SUBTYPING SCHIZOPHRENIA VIA MACHINE LEARNING BY USING STRUCTURAL NEUROIMAGING

Schizophrenia is a heterogeneous disorder with diverse clinical presentations and neuroanatomical alterations. Despite recent advances, we still lack a working hypothesis for the pathophysiology of schizophrenia. One reason might be the heterogeneous neuroanatomy of the patients. Data-driven approaches leveraging structural neuroimaging and machine learning have emerged as transformative tools for unraveling this enigma.
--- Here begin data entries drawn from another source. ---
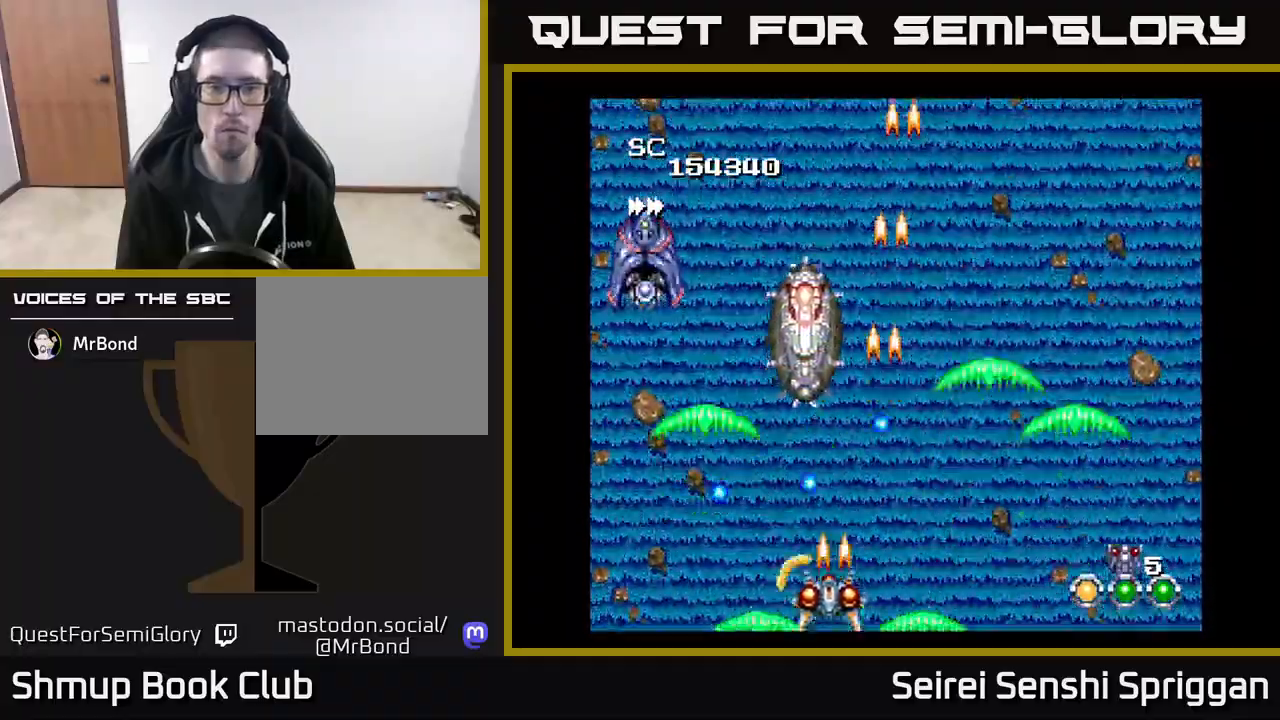
{"buttons": ["X", "DPAD_UP"], "events": [[33, "DPAD_RIGHT", "down"], [100, "DPAD_DOWN", "up"], [117, "DPAD_RIGHT", "up"], [300, "DPAD_RIGHT", "down"], [350, "DPAD_UP", "down"], [450, "DPAD_RIGHT", "up"]]}
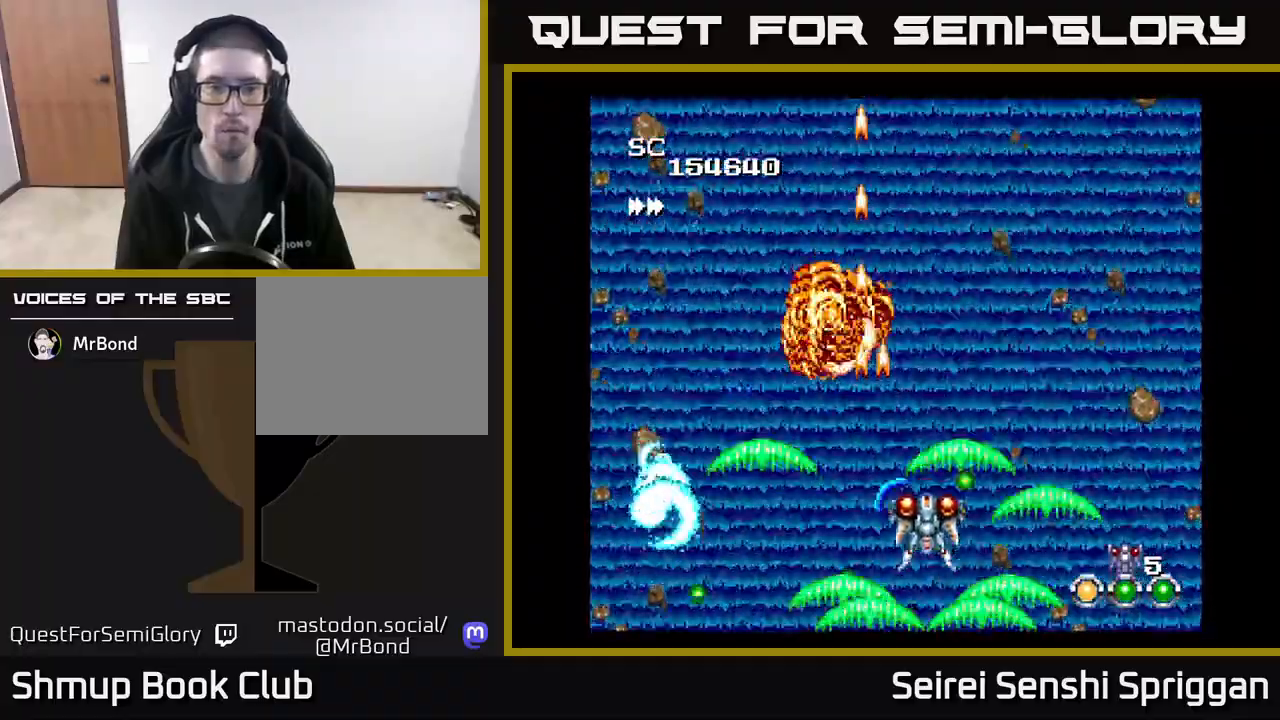
{"buttons": ["X"], "events": [[17, "DPAD_LEFT", "down"], [100, "DPAD_UP", "up"], [183, "DPAD_DOWN", "down"], [217, "DPAD_LEFT", "up"], [267, "DPAD_DOWN", "up"]]}
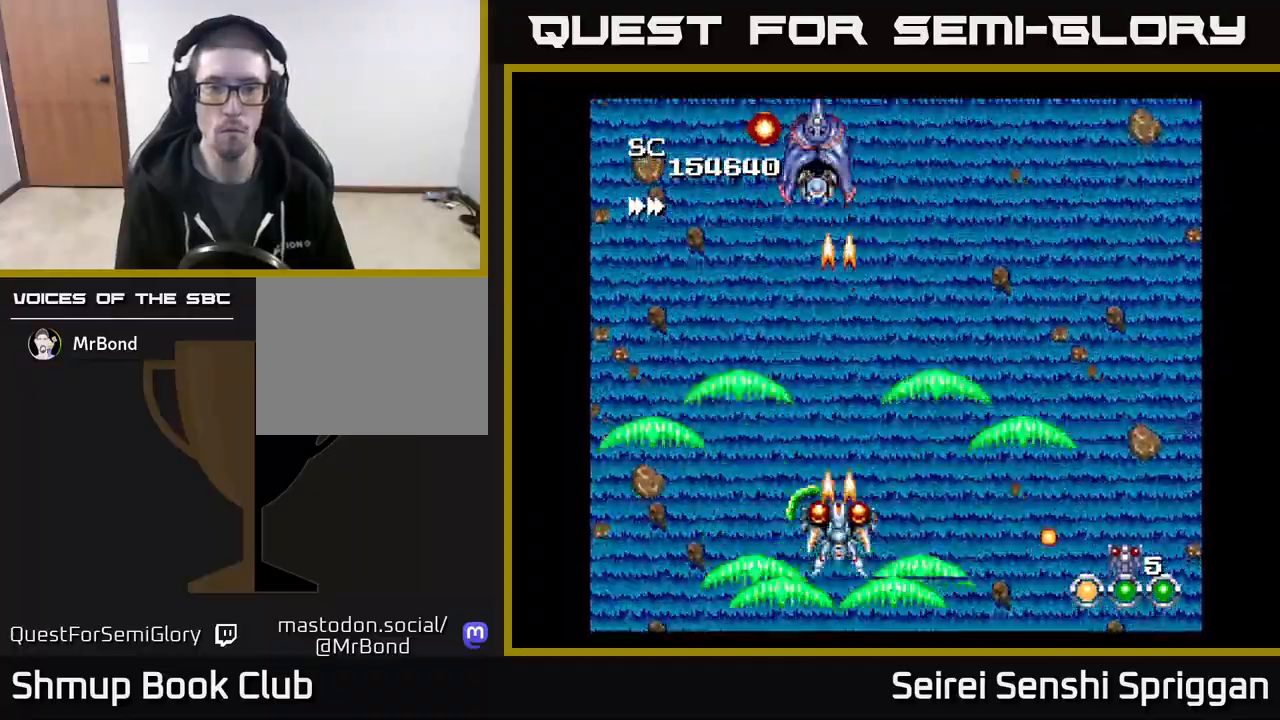
{"buttons": ["X", "DPAD_DOWN"], "events": [[367, "DPAD_DOWN", "down"]]}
Recent studies employing clustering techniques have identified robust neuroanatomical subtypes independent of traditional symptom-based frameworks. These data-driven methods reveal distinct cortical and subcortical patterns, aligning with disease progression variations, cognitive function, and treatment outcomes. Novel trajectory-based models suggest that schizophrenia may originate from distinct neuroanatomical regions and follow divergent paths of progression, emphasizing the importance of understanding these patterns in the context of disease staging. These findings provide a foundation for improving diagnostic precision, understanding disease mechanisms, and tailoring interventions. However, further validation with longitudinal data and methodological standardization are necessary to translate these insights into clinical practice and develop personalized treatment approaches.